> **Explora el material**:
1. Responde estas preguntas a partir de la biografía de Emilio Arce:
(a) ¿En qué pueblo y provincia nació?
(b) ¿Qué papa lo beatificó?
(c) ¿En qué casa estuvo destinado a partir de 1934?
2. Enumera todas las casas en las que la biografía de Emilio Arce dice que estuvo con votos temporales.
3. Prolonga la biografía de Emilio Arce a partir de su última oración.

> **Texto**:
Emilio Arce Díez
Coadjutor (1908-1936)
Nacimiento: Ubierna (Burgos), 31 de octubre de 1908
Profesión religiosa: Carabanchel Alto, en 1926
Defunción: Madrid, 23 de julio de 1936
Beatificación: Roma, por el papa Benedicto XVI, el 28 de octubre de 2007
Emilio Arce nació en el pueblo burgalés de Ubierna, del que han salido muchas y buenas vocaciones, entre ellas el mártir don Enrique Saiz y varios otros salesianos posteriores. Como suele suceder con otros mártires, se conservan pocas noticias sobre sus primeros años. Emilio entró muy joven como aspirante en la casa salesiana de Barakaldo y luego pasó al noviciado de Carabanchel Alto. Allí profesó como salesiano en 1926. Con votos temporales estuvo en las casas de Sarrià, Astudillo y La Coruña. De 1931 a 1933 estuvo destinado de nuevo en Astudillo; después, en Carabanchel Alto durante un curso y, a partir de 1934, en Madrid-Atocha, donde será otro de los salesianos de la comunidad víctima de la persecución religiosa.

> **Listado mostrado**:
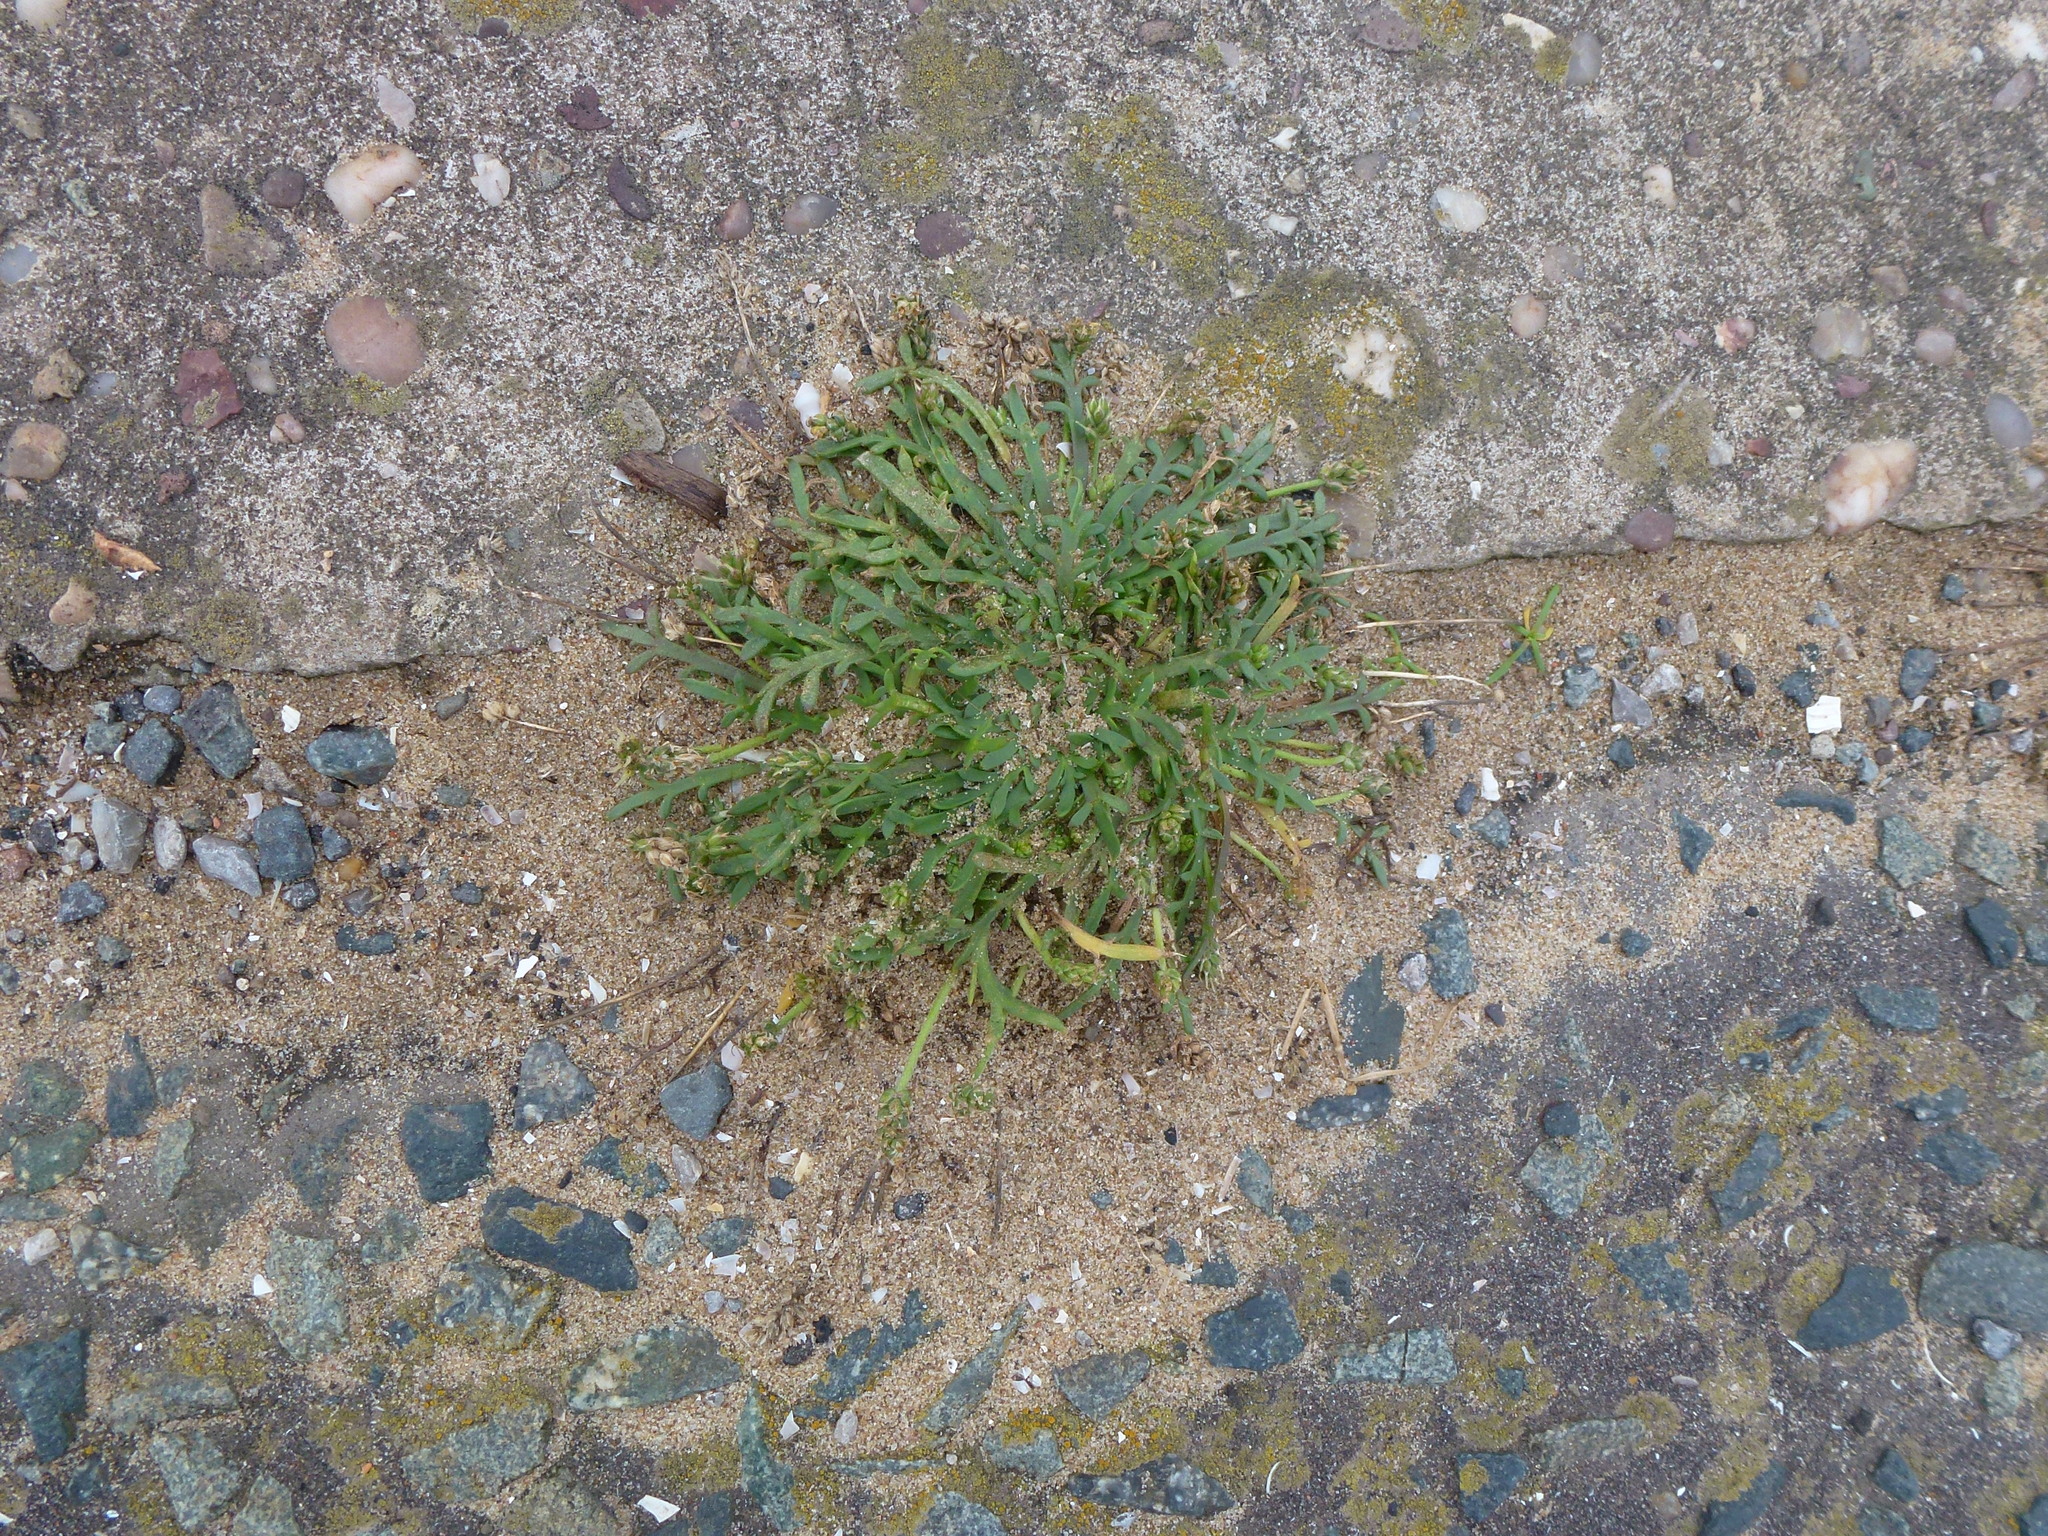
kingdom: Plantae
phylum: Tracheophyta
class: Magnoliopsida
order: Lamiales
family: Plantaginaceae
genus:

> **Respuestas por apartado**:
1.
(a) En Ubierna (Burgos).
(b) El papa Benedicto XVI.
(c) En Madrid-Atocha.

2. Sarrià, Astudillo y La Coruña.

3.
Al ser asaltado el colegio, el coadjutor don Emilio pudo escapar y refugiarse junto con el clérigo Vitoriano Fernández en la pensión La Giralda, en la calle Espartero, número 6. Días después se le unió Juan José Leturio, estudiante de filosofía recién llegado de Italia. Emilio se mostraba decidido y valiente, no medía peligros, mientras los otros se mostraban más cautos. Un día Victoriano y Leturio hicieron una salida para ver qué pasaba en el colegio de Atocha. Un muchacho reconoció a Victoriano como «fraile», pero los dos pudieron volver a la pensión.
El día 23 de julio, Emilio quiso también visitar el colegio e invitó a ir con él a los otros dos. Juan José Leturio intentó disuadirlos y se negó a acompañarlos porque preveía el peligro. Emilio estaba convencido de que su presencia era necesaria en el colegio, a pesar del daño que le pudiera venir. Victoriano y él se acercaron al colegio. Allí se les unió el antiguo alumno, Laureano López. En la calle Argumosa, que está frente al colegio, unos chiquillos los reconocieron y comenzaron a gritar: «¡Salesianos, salesianos!». Inmediatamente fueron detenidos y llevados ante el cercano Comité Socialista. El antiguo alumno y el coadjutor don Emilio fueron dejados en libertad. Victoriano, clérigo, quedó prisionero y sería fusilado ese mismo día. Emilio y el antiguo alumno caminaron un rato juntos y después se separaron. Emilio no regresó a la pensión y no se supo más de él.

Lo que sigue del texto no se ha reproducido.